** Opening DATA FOR REVIEW block **
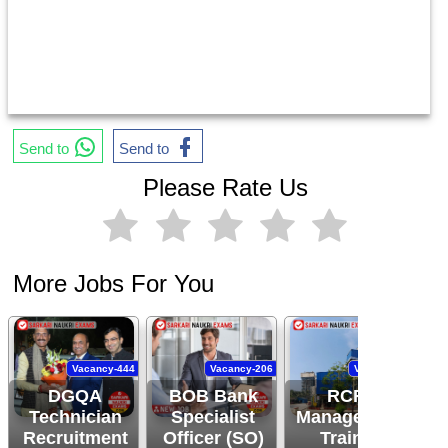
Send to
Send to
Please Rate Us
More Jobs For You
Vacancy-444
Vacancy-206
Vacancy-94
DGQA
BOB Bank
RCFL
Technician
Specialist
Management
Recruitment
Officer (SO)
Trainee
R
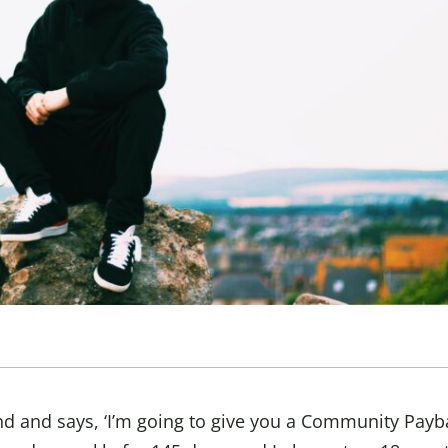
nd and says, ‘I’m going to give you a Community Payb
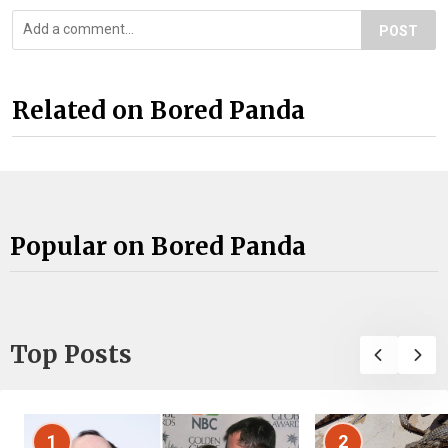
POST
Related on Bored Panda
Popular on Bored Panda
Top Posts
1
2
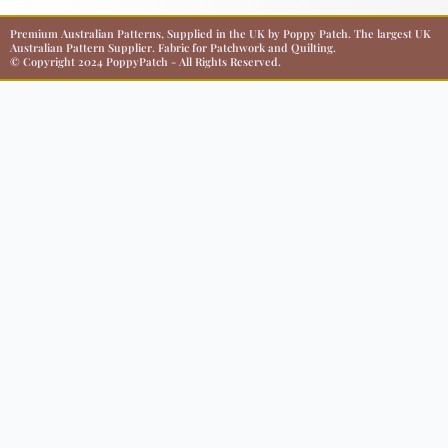
Premium Australian Patterns, Supplied in the UK by Poppy Patch. The largest UK
Australian Pattern Supplier. Fabric for Patchwork and Quilting.
© Copyright 2024 PoppyPatch - All Rights Reserved.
** Closing DATA FOR REVIEW block **
AIM OF THE TASK - Rewrite the text of every row with each "Vacancy" changed to "Opening" and everything else left as it is. Leave the pictures out.

ANSWER SPACE -
Send to
Send to
Please Rate Us
More Jobs For You
Opening-444
Opening-206
Opening-94
DGQA
BOB Bank
RCFL
Technician
Specialist
Management
Recruitment
Officer (SO)
Trainee
R
nd and says, ‘I’m going to give you a Community Payb
POST
Related on Bored Panda
Popular on Bored Panda
Top Posts
1
2
Premium Australian Patterns, Supplied in the UK by Poppy Patch. The largest UK
Australian Pattern Supplier. Fabric for Patchwork and Quilting.
© Copyright 2024 PoppyPatch - All Rights Reserved.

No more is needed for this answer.